You have to be brave enough to go into uncharted territories.

Did you have any false starts with development companies?

Of course, that’s part of the learning curve for any entrepreneur, I had a false start with another supplier, and we had to part ways over some of the technical rights. I had to interview 10 to 15 other companies before I found this one, but it was worth the effort!

What were you looking for in that interviewing process?

I wanted a company that was easy to work with and willing to simplify some of the ‘technical-ese’ to bring it to my level. And I also wanted a combined solution — software and hardware. The most impressive thing about this supplier is that they have been so helpful and responsive to my startup needs. I contacted them end of April 2018, and needed to have a sensor that I could test during an active shooter training at the courthouse May 3, 2018. They put in so much extra time and effort, and even overnight shipped the sound sampler prototype on May 1. I was able to test on May 3. That was really impressive to me, and we have been off to the races ever since then. It is very difficult as a small startup company to get other companies to provide that level of service and commitment when you have nothing to sell yet.

Do you have any employees yet?

I’ve brought on a product development lead. He’s my translator for the product development team since it’s gotten so technical and complex. It’s important to surround yourself with anyone who has skills you don’t have to be advisors for you — and I have been blessed with many of our engineering, business, financial, and patent ‘friend-advisors’ working for little or nothing. With cash flow always an issue in small companies, it’s smart to delay putting too many people on payroll.

What is it like marketing a product like this? Is it tough to get the messaging right or is it an easy sell?

On one hand, it sells itself, since it is such a hot-button issue. We have been blessed with getting excellent traction on potential sales targets with our press and activity at tradeshows. It’s a no-brainer, value-driven solution. We’re providing the sensors with gunshot sensing and notification technology to companies who, in many cases, need a gunshot detection solution added to their basket of security products, i.e. mass notification, mapping, or other services related to emergencies. They are so excited about having this technology to integrate into their tools.

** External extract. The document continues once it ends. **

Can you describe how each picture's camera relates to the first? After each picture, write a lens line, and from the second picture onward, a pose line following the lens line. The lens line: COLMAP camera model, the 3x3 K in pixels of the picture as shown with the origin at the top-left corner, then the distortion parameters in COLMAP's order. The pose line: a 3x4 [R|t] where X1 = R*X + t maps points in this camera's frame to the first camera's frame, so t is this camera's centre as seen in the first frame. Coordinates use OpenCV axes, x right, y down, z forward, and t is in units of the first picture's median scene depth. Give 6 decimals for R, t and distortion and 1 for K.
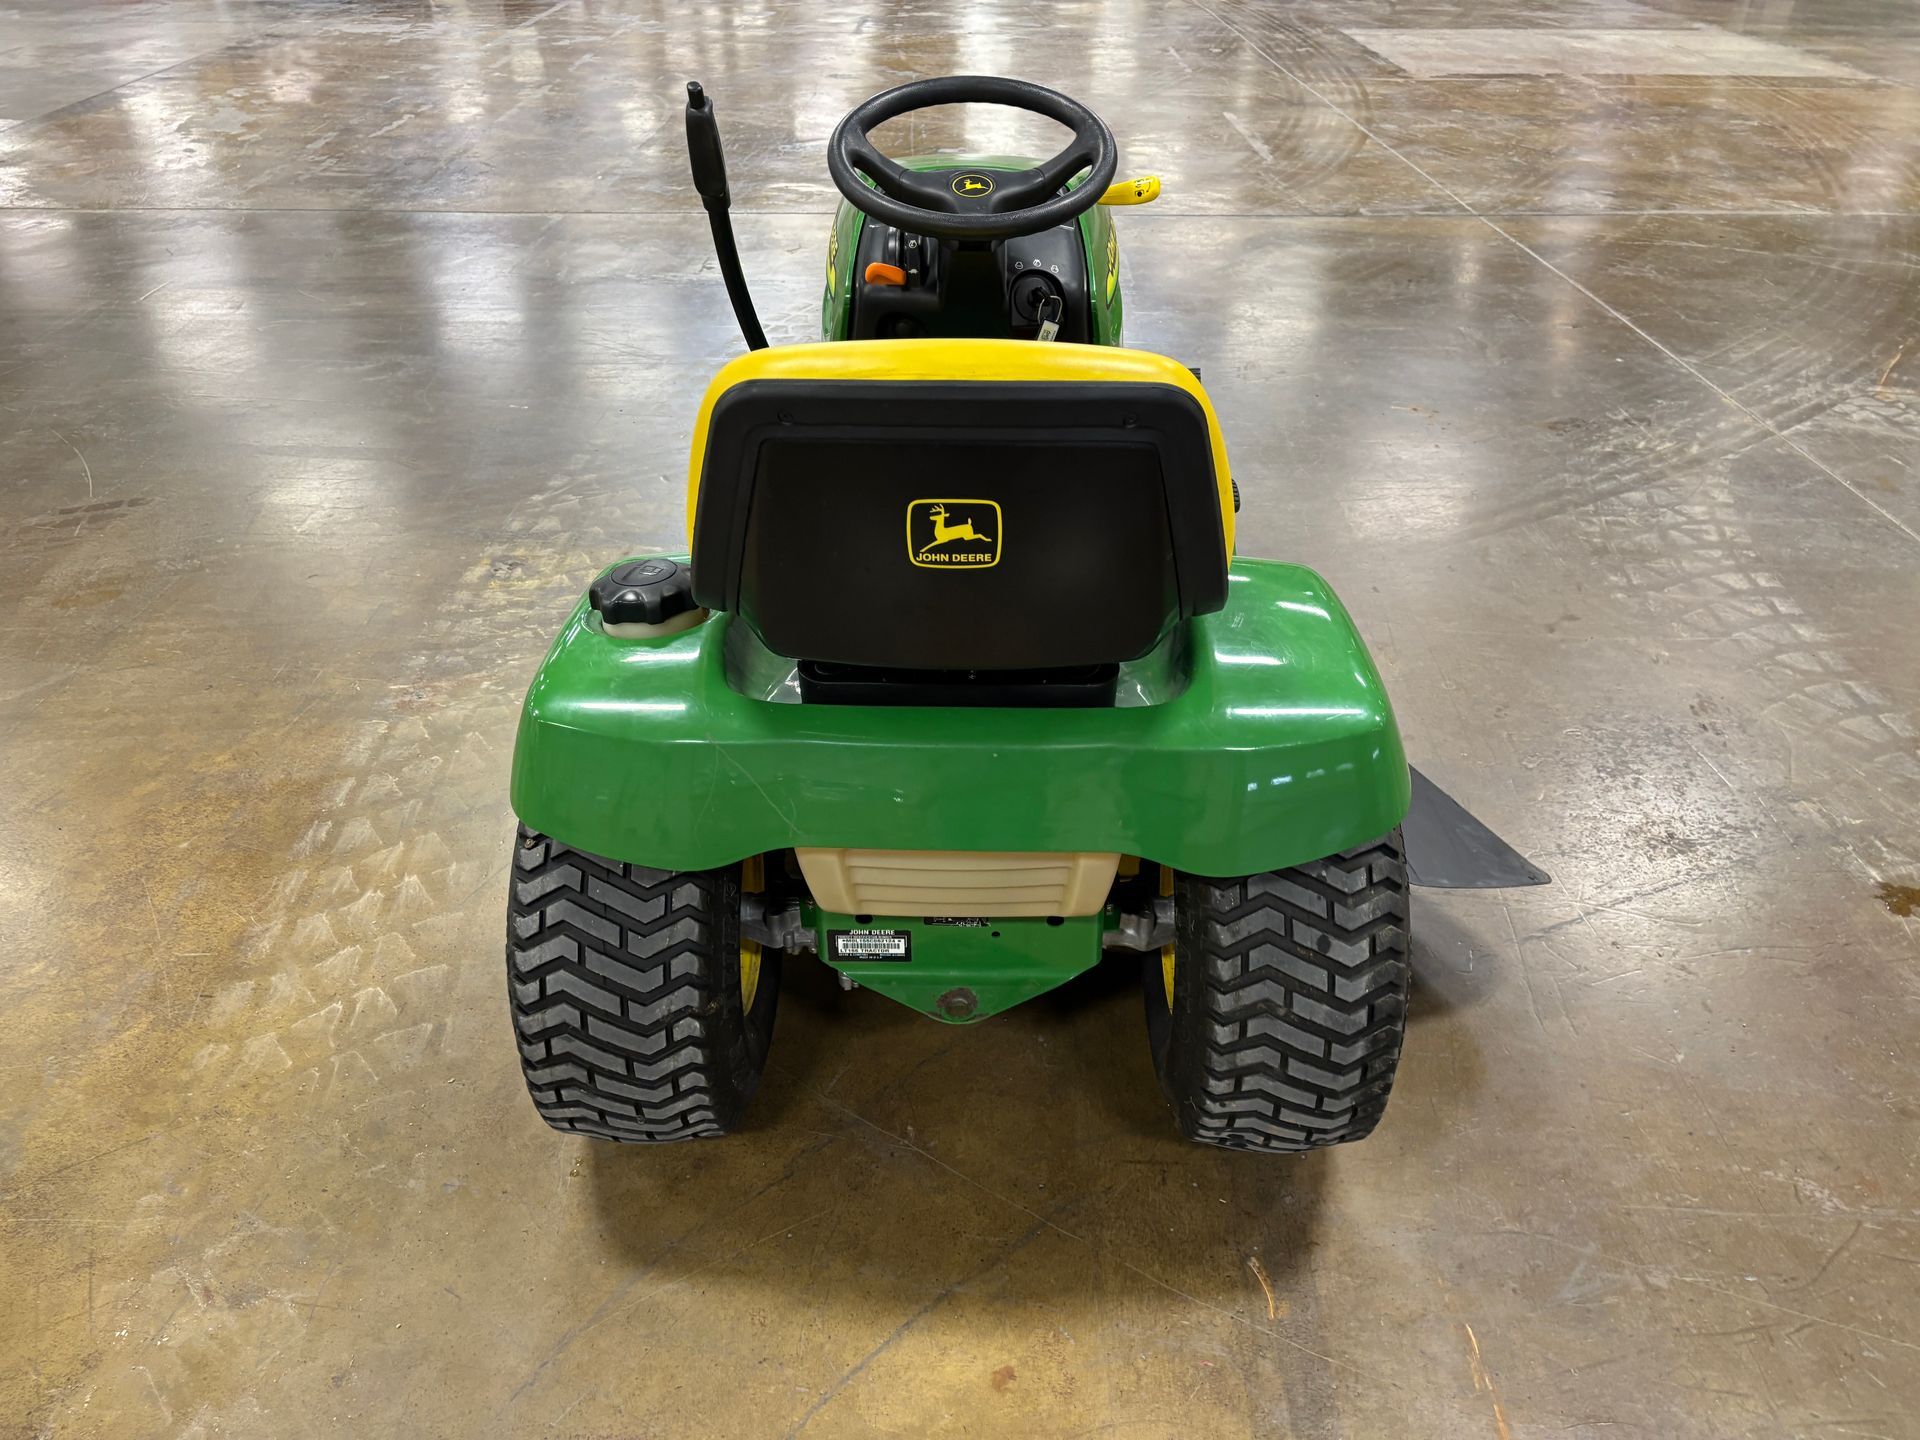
lens RADIAL K [[1449.6, 0, 969.7], [0, 1449.6, 732.5], [0, 0, 1]] dist [0.024723, -0.007495]
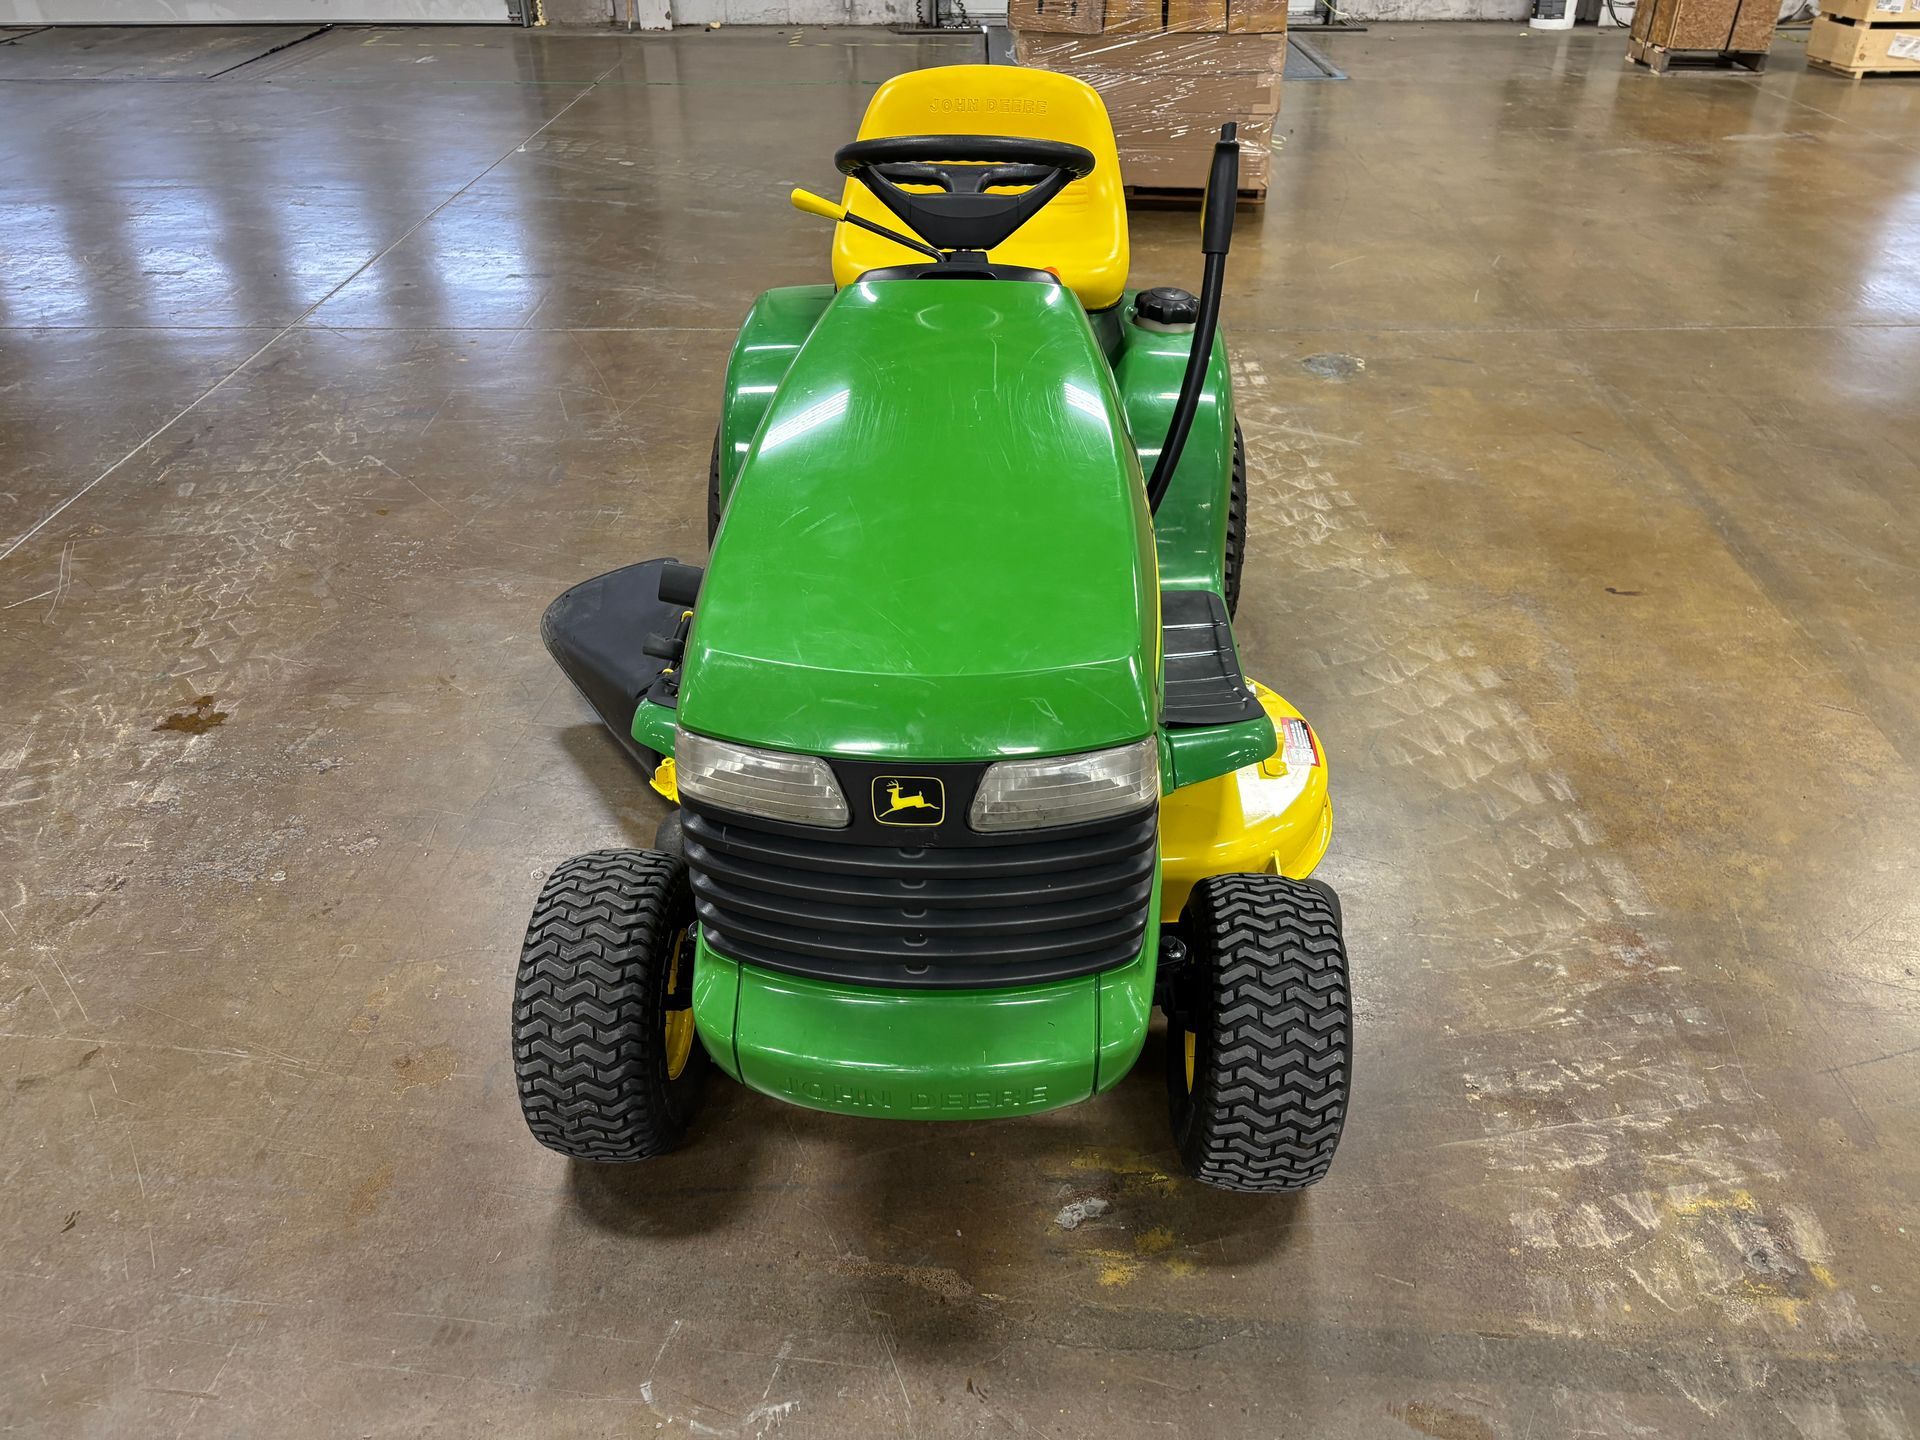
lens RADIAL K [[1445.1, 0, 960.0], [0, 1445.1, 720.0], [0, 0, 1]] dist [0.052102, -0.048044]
pose [[-0.999168, -0.027895, 0.029767, -0.039226], [0.015768, 0.408884, 0.912450, -1.244953], [-0.037624, 0.912160, -0.408104, 1.847369]]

I get a few surprises when talking to people in the market place, for example, some law enforcement officials don’t know that gunshot detection is a viable option. It has taken a lot of effort in raising awareness of this new and exciting technology that every education, religious and workplace should have installed.

How have you worked with Doyenne?

We had a large insurance bill coming due, and we were tapped out on funds. I applied for the Doyenne Grant with three days left before they closed the application. I received the grant. I was so thrilled, and then I met with Amy (Gannon) — and she is so smart and really a terrific person, does it get any better? I love to watch her think. It’s an amazing support network. And I love the way they think things through, and tell you that, yes, this is how you’re supposed to be feeling as an entrepreneur, don’t get frustrated. And then we keep moving on!

I just did the (Doyenne) Retreat this last weekend and that was amazing too. Talk about really forming things up and refining the scope of what my business needs to look like. The people and resources Doyenne makes available to their entrepreneurs are top notch and definitely not anything one single entrepreneur could pull together for themselves.

Have you found any other investors?

We did find an investor, a good fit with great technical experience and a real commitment to this mission. So at this point of business development, our funding needs are currently satisfied, but within the next year, as we go into manufacturing production, we’ll need to get additional working capital funds, and we’d like to consider Doyenne for that. They’re just an amazing organization all around.